Nel luglio 1917, due fanti della provincia di Alessandria -un muratore
e un contadino- vengono condannati a 16 e 5 anni di reclusione militare
per subornazione alla rivolta, per avere più volte incitato con
discorsi e scritti altri soldati a mettere fine alla guerra facendo la
rivoluzione.
Nell'agosto 1917, un facchino ravennate, soldato dell'83° fanteria,
con precedenti penali sia comuni che d'ordine politico, viene condannato
a 16 anni di prigione militare per subornazione, dopo che aveva fatto discorsi
a favore della diserzione e della rivolta.

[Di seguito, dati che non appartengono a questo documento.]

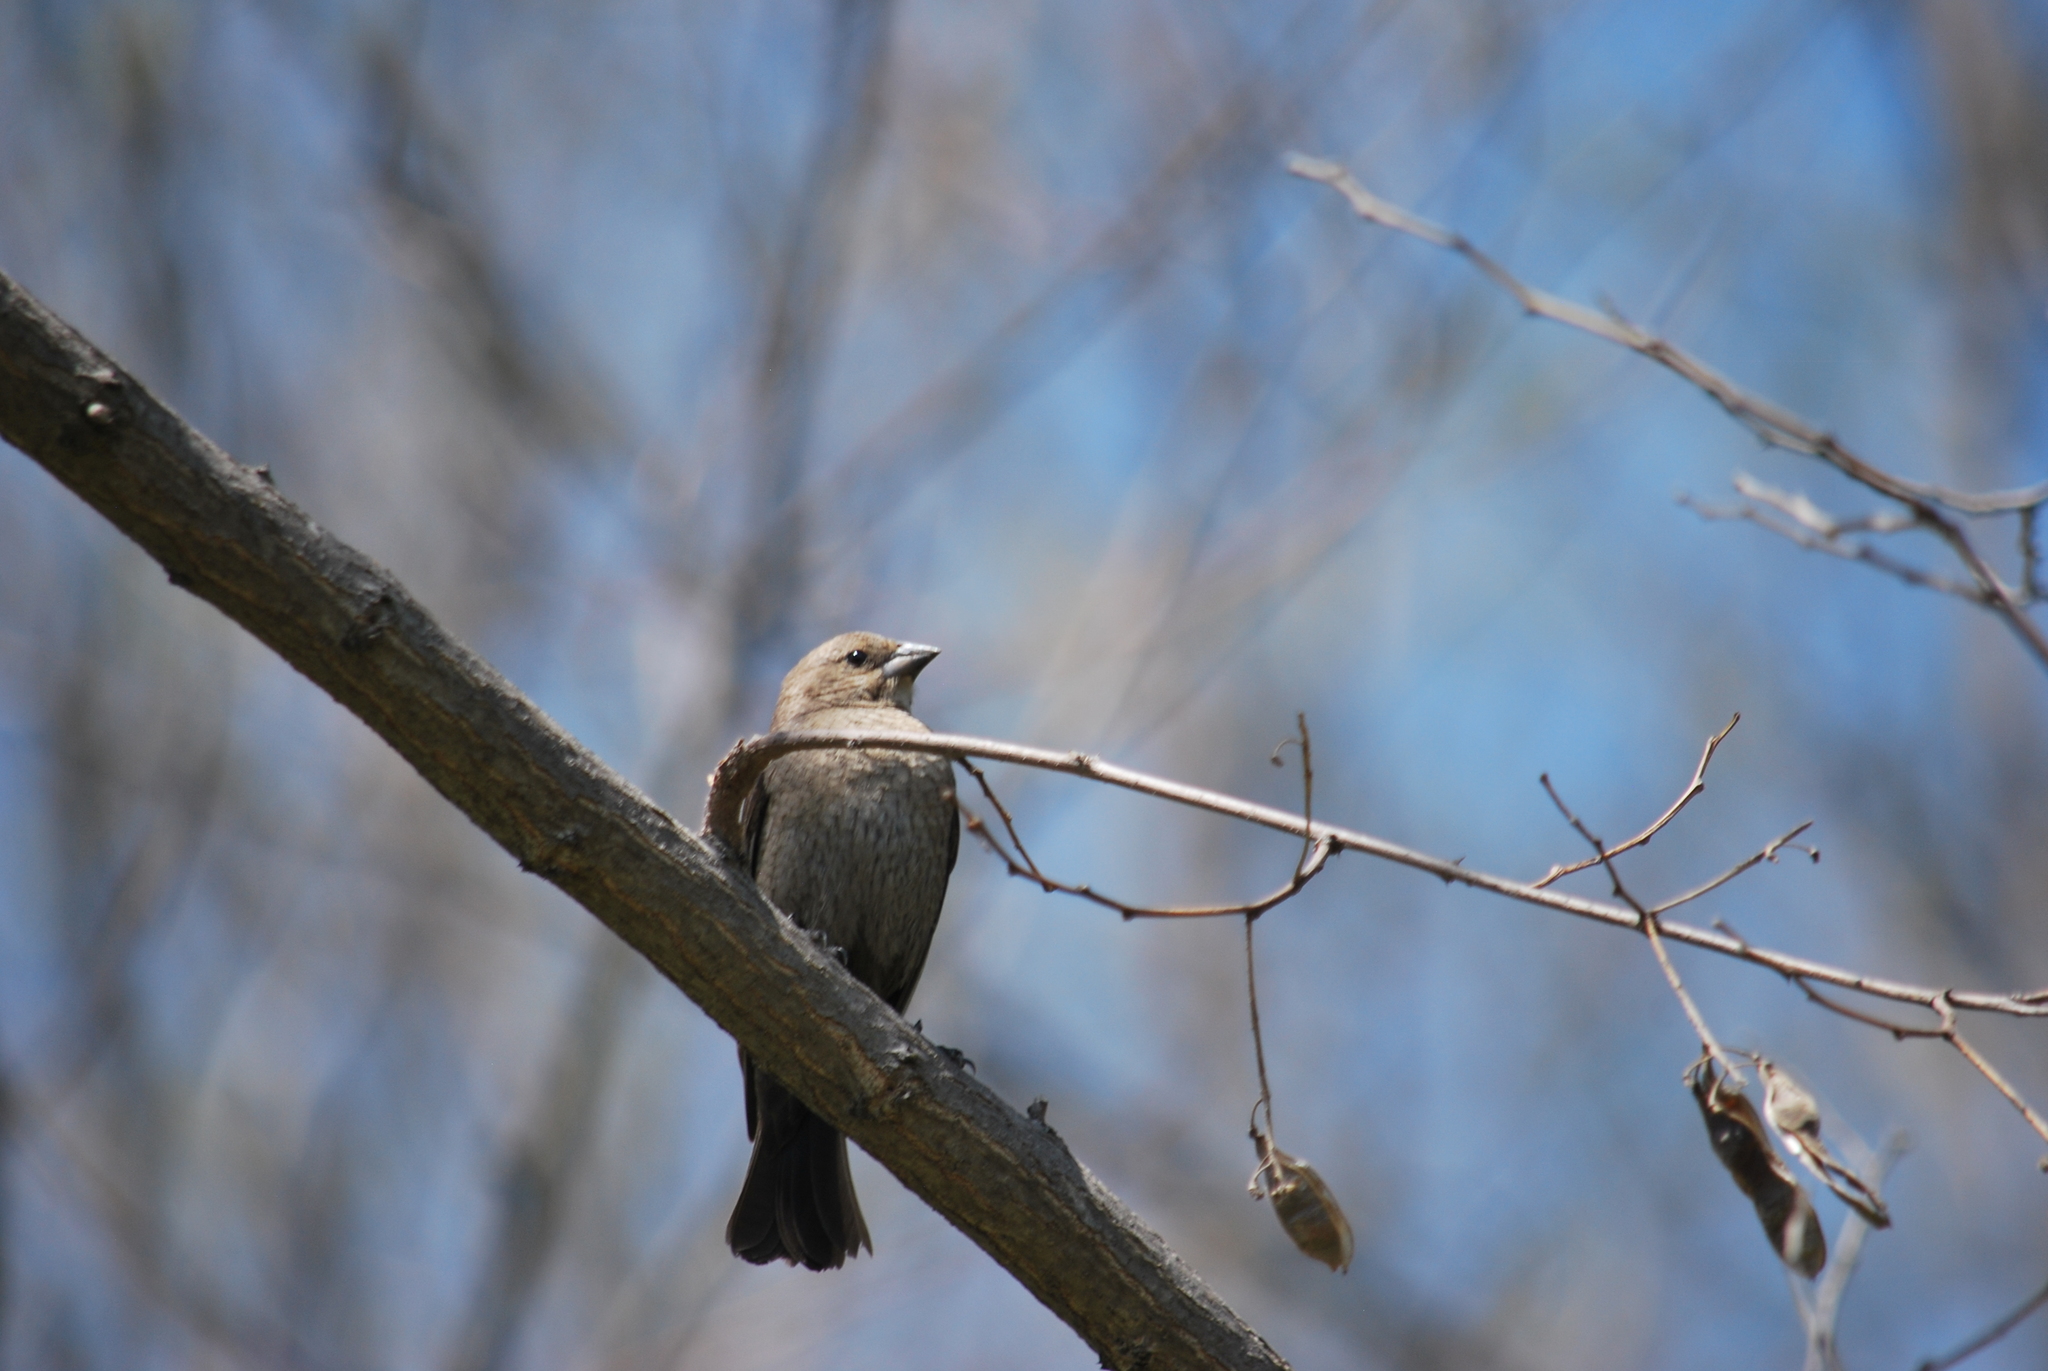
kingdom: Animalia
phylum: Chordata
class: Aves
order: Passeriformes
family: Icteridae
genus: Molothrus
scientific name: Molothrus ater
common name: Brown-headed cowbird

Nello stesso mese, una quindicina di fanti, quasi tutti di Vicenza
e Cremona, aderenti in gran parte al partito socialista, vengono condannati
a pene comprese tra 15 e 1 anno di carcere militare per numerose imputazioni
legate all'attività di propaganda sovversiva contro la guerra.
Agli inizi del 1918 un soldato viene condannato all'ergastolo per tradimento
in quanto propagandista dell'Avanti! e per aver raccolto fondi per il quotidiano
del Partito socialista che, peraltro, aveva scelto la linea del né
aderire né sabotare.
Nella primavera del 1918, si registrano tre distinte pesantissime condanne
del tribunale militare persino contro arditi dei reparti d'assalto; i reati
sono: espressioni di codardia, diserzione, disfattismo e rifiuto d'obbedienza.
Nel maggio 1918, il tribunale militare emette una condanna a due mesi
di reclusione contro un contadino di Trapani, artigliere del 21°
reggimento, reo di aver diffuso una canzonetta ritenuta disfattista. Le
strofe incriminate appaiono quasi ingenue, ma vengono ritenute ugualmente
pericolose per gli esiti della guerra e le sorti della patria.